== SUPPLIED ENTRIES ==
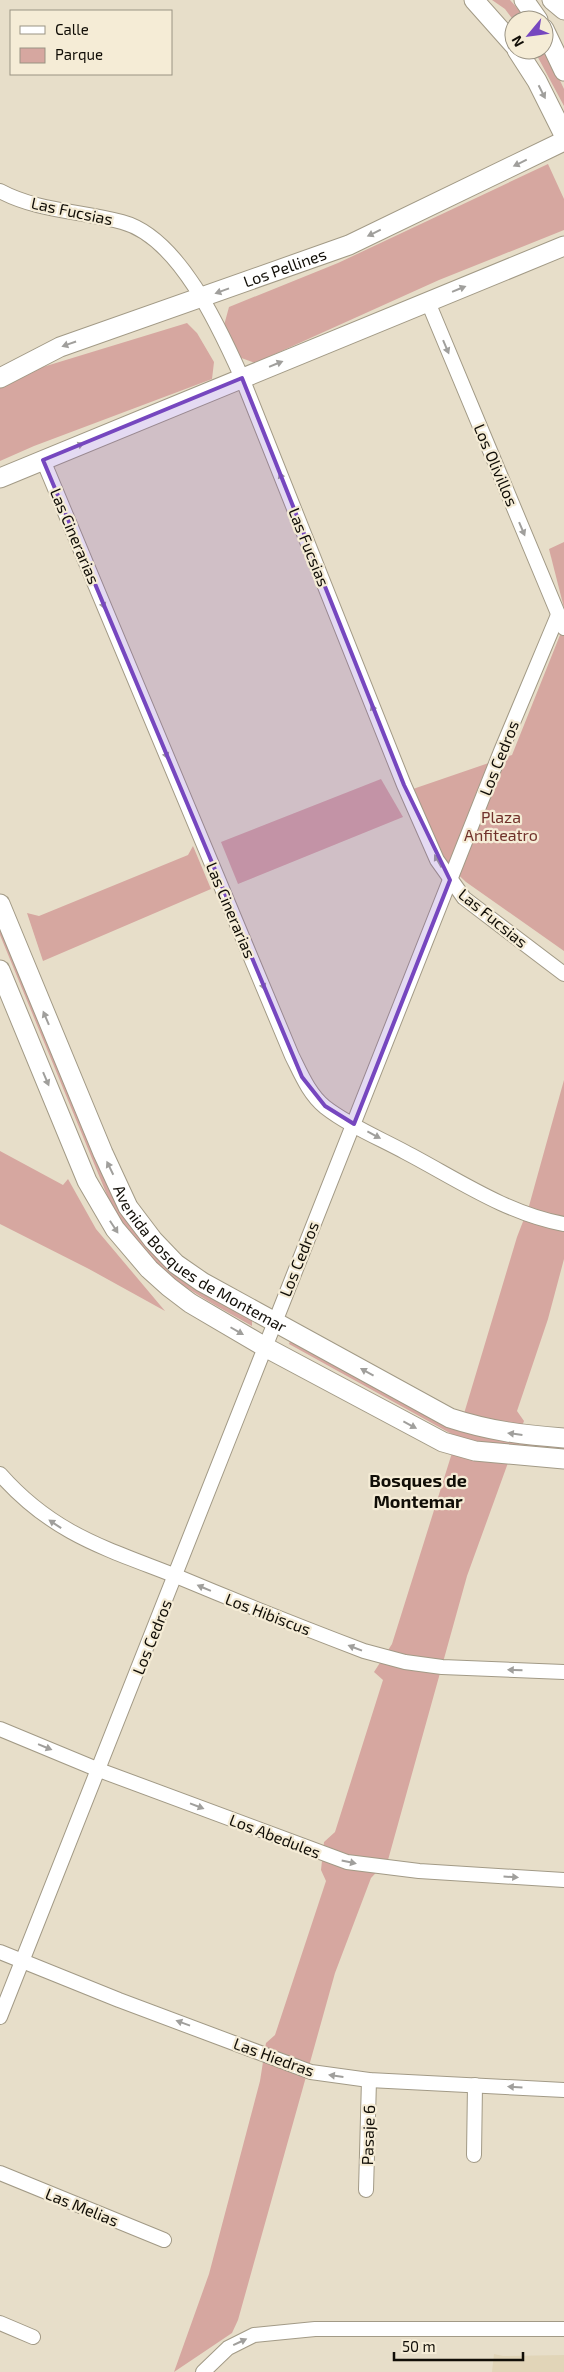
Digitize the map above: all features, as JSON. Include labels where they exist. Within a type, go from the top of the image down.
[{"type":"street","points":[[474,0],[504,34]]},
{"type":"street","points":[[552,0],[564,10]]},
{"type":"street","points":[[554,50],[564,71]]},
{"type":"street","points":[[523,60],[564,135]]},
{"type":"street","name":"Los Pellines","points":[[0,378],[60,348],[349,245],[564,141]]},
{"type":"street","name":"Las Fucsias","points":[[0,191],[12,198],[50,208],[124,222],[147,234],[177,262],[201,299],[242,378],[404,785],[437,860],[464,898],[564,974]]},
{"type":"street","points":[[0,478],[564,246]]},
{"type":"street","name":"Los Olivillos","points":[[428,302],[561,621]]},
{"type":"street","name":"Las Cinerarias","points":[[43,460],[302,1077],[310,1091],[324,1106],[354,1124],[506,1205],[547,1221],[564,1224]]},
{"type":"street","name":"Los Cedros","points":[[0,2017],[501,751],[561,621]]},
{"type":"street","name":"Avenida Bosques de Montemar","points":[[0,904],[103,1154],[128,1207],[153,1240],[176,1264],[202,1282],[450,1418],[500,1432],[564,1438]]},
{"type":"street","name":"Avenida Bosques de Montemar","points":[[0,970],[87,1181],[115,1229],[149,1269],[169,1287],[190,1303],[265,1347],[443,1442],[476,1452],[564,1459]]},
{"type":"street","name":"Los Hibiscus","points":[[0,1474],[34,1508],[63,1529],[109,1551],[364,1651],[405,1662],[442,1667],[564,1672]]},
{"type":"street","name":"Los Abedules","points":[[0,1729],[99,1770],[347,1862],[419,1871],[564,1880]]},
{"type":"street","name":"Las Hiedras","points":[[0,1952],[21,1962],[282,2063],[311,2072],[369,2080],[564,2090]]},
{"type":"street","name":"Pasaje 6","points":[[366,2190],[369,2080]]},
{"type":"street","points":[[474,2085],[474,2155]]},
{"type":"street","name":"Las Melias","points":[[0,2173],[164,2240]]},
{"type":"street","points":[[0,2323],[33,2337]]},
{"type":"street","points":[[203,2372],[228,2348],[254,2335],[315,2329],[564,2329]]},
{"type":"highlighted area","points":[[242,378],[404,785],[450,880],[354,1124],[325,1106],[302,1077],[43,460]]},
{"type":"shaded area","points":[[494,2354],[503,2356],[564,2355],[564,2372],[492,2372]]},
{"type":"green space","points":[[492,0],[510,0],[519,10],[505,9]]},
{"type":"green space","points":[[539,60],[550,60],[564,89],[564,106]]},
{"type":"green space","points":[[548,164],[564,199],[564,230],[439,280],[255,363],[236,356],[223,329],[229,307],[338,263]]},
{"type":"green space","points":[[187,323],[197,333],[214,362],[212,379],[34,446],[0,461],[0,387],[33,370]]},
{"type":"green space","points":[[564,542],[564,608],[549,549]]},
{"type":"green space","name":"Plaza Anfiteatro","points":[[564,625],[564,951],[466,882],[435,853],[413,789],[512,755]]},
{"type":"green space","points":[[381,779],[403,817],[238,884],[221,842]]},
{"type":"green space","points":[[193,846],[211,889],[43,961],[27,913],[39,916],[188,855]]},
{"type":"green space","points":[[0,911],[118,1203],[252,1318],[252,1326],[192,1291],[164,1271],[139,1247],[114,1212],[0,935]]},
{"type":"green space","points":[[564,1080],[564,1259],[548,1319],[517,1411],[524,1421],[516,1441],[564,1446],[564,1452],[513,1449],[467,1576],[388,1860],[371,1878],[335,1973],[238,2320],[232,2333],[174,2372],[209,2274],[260,2081],[266,2043],[275,2035],[326,1881],[321,1870],[324,1842],[335,1832],[383,1680],[374,1672],[392,1644],[457,1437],[289,1344],[291,1338],[460,1427],[517,1237],[529,1206]]},
{"type":"green space","points":[[0,1151],[63,1185],[68,1179],[96,1229],[165,1311],[89,1269],[0,1224]]},
{"type":"district","name":"Bosques de Montemar","points":[[418,1491]]}]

== WHAT YOU ARE ASKED TO DO ==
Only the records are wanted, copied exactly, with the pictures dropped.

== EXERCISE RESPONSE ==
Digitize the map above: all features, as JSON. Include labels where they exist. Within a type, go from the top of the image down.
[{"type":"street","points":[[474,0],[504,34]]},
{"type":"street","points":[[552,0],[564,10]]},
{"type":"street","points":[[554,50],[564,71]]},
{"type":"street","points":[[523,60],[564,135]]},
{"type":"street","name":"Los Pellines","points":[[0,378],[60,348],[349,245],[564,141]]},
{"type":"street","name":"Las Fucsias","points":[[0,191],[12,198],[50,208],[124,222],[147,234],[177,262],[201,299],[242,378],[404,785],[437,860],[464,898],[564,974]]},
{"type":"street","points":[[0,478],[564,246]]},
{"type":"street","name":"Los Olivillos","points":[[428,302],[561,621]]},
{"type":"street","name":"Las Cinerarias","points":[[43,460],[302,1077],[310,1091],[324,1106],[354,1124],[506,1205],[547,1221],[564,1224]]},
{"type":"street","name":"Los Cedros","points":[[0,2017],[501,751],[561,621]]},
{"type":"street","name":"Avenida Bosques de Montemar","points":[[0,904],[103,1154],[128,1207],[153,1240],[176,1264],[202,1282],[450,1418],[500,1432],[564,1438]]},
{"type":"street","name":"Avenida Bosques de Montemar","points":[[0,970],[87,1181],[115,1229],[149,1269],[169,1287],[190,1303],[265,1347],[443,1442],[476,1452],[564,1459]]},
{"type":"street","name":"Los Hibiscus","points":[[0,1474],[34,1508],[63,1529],[109,1551],[364,1651],[405,1662],[442,1667],[564,1672]]},
{"type":"street","name":"Los Abedules","points":[[0,1729],[99,1770],[347,1862],[419,1871],[564,1880]]},
{"type":"street","name":"Las Hiedras","points":[[0,1952],[21,1962],[282,2063],[311,2072],[369,2080],[564,2090]]},
{"type":"street","name":"Pasaje 6","points":[[366,2190],[369,2080]]},
{"type":"street","points":[[474,2085],[474,2155]]},
{"type":"street","name":"Las Melias","points":[[0,2173],[164,2240]]},
{"type":"street","points":[[0,2323],[33,2337]]},
{"type":"street","points":[[203,2372],[228,2348],[254,2335],[315,2329],[564,2329]]},
{"type":"highlighted area","points":[[242,378],[404,785],[450,880],[354,1124],[325,1106],[302,1077],[43,460]]},
{"type":"shaded area","points":[[494,2354],[503,2356],[564,2355],[564,2372],[492,2372]]},
{"type":"green space","points":[[492,0],[510,0],[519,10],[505,9]]},
{"type":"green space","points":[[539,60],[550,60],[564,89],[564,106]]},
{"type":"green space","points":[[548,164],[564,199],[564,230],[439,280],[255,363],[236,356],[223,329],[229,307],[338,263]]},
{"type":"green space","points":[[187,323],[197,333],[214,362],[212,379],[34,446],[0,461],[0,387],[33,370]]},
{"type":"green space","points":[[564,542],[564,608],[549,549]]},
{"type":"green space","name":"Plaza Anfiteatro","points":[[564,625],[564,951],[466,882],[435,853],[413,789],[512,755]]},
{"type":"green space","points":[[381,779],[403,817],[238,884],[221,842]]},
{"type":"green space","points":[[193,846],[211,889],[43,961],[27,913],[39,916],[188,855]]},
{"type":"green space","points":[[0,911],[118,1203],[252,1318],[252,1326],[192,1291],[164,1271],[139,1247],[114,1212],[0,935]]},
{"type":"green space","points":[[564,1080],[564,1259],[548,1319],[517,1411],[524,1421],[516,1441],[564,1446],[564,1452],[513,1449],[467,1576],[388,1860],[371,1878],[335,1973],[238,2320],[232,2333],[174,2372],[209,2274],[260,2081],[266,2043],[275,2035],[326,1881],[321,1870],[324,1842],[335,1832],[383,1680],[374,1672],[392,1644],[457,1437],[289,1344],[291,1338],[460,1427],[517,1237],[529,1206]]},
{"type":"green space","points":[[0,1151],[63,1185],[68,1179],[96,1229],[165,1311],[89,1269],[0,1224]]},
{"type":"district","name":"Bosques de Montemar","points":[[418,1491]]}]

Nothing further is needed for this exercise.